> DESCRIPTION OF THE TASK: Look below for the line containing "pinky dip: (140, 133)" and the line containing "pinky pip: (465, 160)"; repeat exactly those two lines and all lines between them, and nothing else.

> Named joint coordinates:
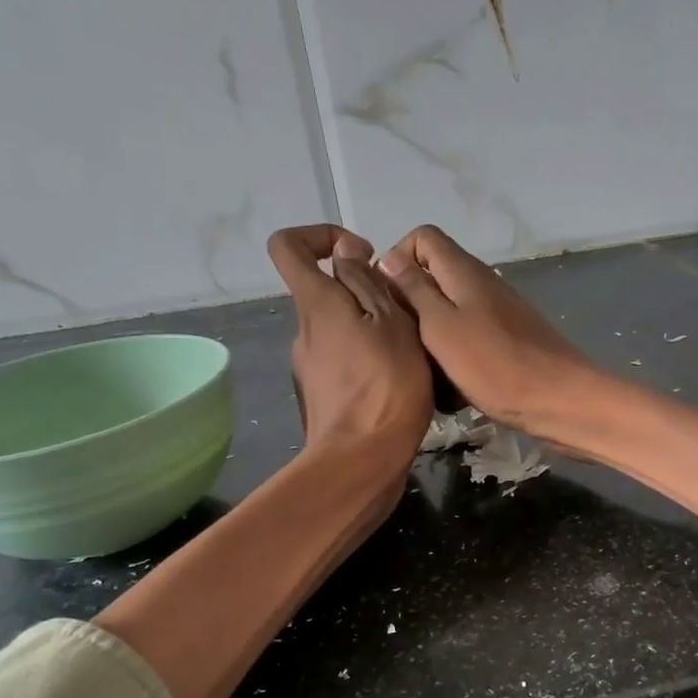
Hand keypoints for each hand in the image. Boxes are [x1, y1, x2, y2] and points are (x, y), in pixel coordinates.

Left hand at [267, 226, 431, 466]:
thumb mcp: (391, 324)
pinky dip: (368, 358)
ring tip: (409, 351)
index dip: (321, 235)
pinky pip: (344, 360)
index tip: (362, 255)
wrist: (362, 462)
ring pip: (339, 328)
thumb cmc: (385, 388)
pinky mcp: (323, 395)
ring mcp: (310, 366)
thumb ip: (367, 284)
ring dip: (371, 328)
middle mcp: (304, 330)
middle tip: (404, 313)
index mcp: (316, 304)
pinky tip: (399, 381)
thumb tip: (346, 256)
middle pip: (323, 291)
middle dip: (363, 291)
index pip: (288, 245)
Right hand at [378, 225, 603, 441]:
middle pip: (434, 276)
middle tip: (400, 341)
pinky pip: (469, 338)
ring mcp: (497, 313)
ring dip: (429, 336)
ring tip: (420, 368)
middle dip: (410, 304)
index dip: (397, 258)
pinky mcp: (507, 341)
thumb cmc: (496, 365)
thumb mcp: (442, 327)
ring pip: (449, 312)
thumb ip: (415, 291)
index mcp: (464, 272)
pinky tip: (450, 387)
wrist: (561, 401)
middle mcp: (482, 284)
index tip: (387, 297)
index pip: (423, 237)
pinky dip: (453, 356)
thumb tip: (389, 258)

* * *

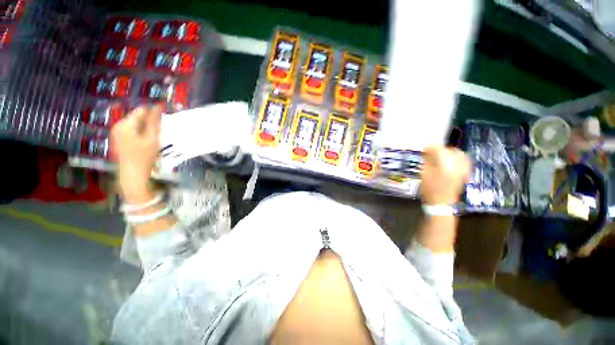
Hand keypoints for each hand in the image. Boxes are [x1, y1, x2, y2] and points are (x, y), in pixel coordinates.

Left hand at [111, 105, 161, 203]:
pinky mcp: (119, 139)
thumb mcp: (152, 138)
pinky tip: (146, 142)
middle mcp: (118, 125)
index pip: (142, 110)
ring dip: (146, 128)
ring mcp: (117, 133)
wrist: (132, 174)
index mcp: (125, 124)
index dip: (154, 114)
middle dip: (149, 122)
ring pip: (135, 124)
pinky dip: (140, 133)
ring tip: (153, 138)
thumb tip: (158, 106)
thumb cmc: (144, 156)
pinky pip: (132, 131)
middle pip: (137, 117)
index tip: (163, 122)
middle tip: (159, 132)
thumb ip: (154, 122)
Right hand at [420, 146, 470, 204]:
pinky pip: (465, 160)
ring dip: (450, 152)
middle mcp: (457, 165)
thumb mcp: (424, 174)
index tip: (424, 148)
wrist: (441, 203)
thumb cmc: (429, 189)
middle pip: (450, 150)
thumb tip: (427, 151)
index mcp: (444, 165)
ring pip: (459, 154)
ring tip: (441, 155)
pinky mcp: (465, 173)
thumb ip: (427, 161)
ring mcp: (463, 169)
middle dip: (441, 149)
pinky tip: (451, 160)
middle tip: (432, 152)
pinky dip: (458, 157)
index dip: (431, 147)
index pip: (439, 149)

> RESPONSE:
pinky dip: (140, 133)
ring tip: (153, 138)
thumb tip: (158, 106)
thumb cmc: (144, 156)
pinky pip: (132, 131)
middle pip: (137, 117)
index tip: (163, 122)
middle tip: (159, 132)
thumb ip: (154, 122)
Right hand at [420, 146, 470, 204]:
pinky pip: (465, 160)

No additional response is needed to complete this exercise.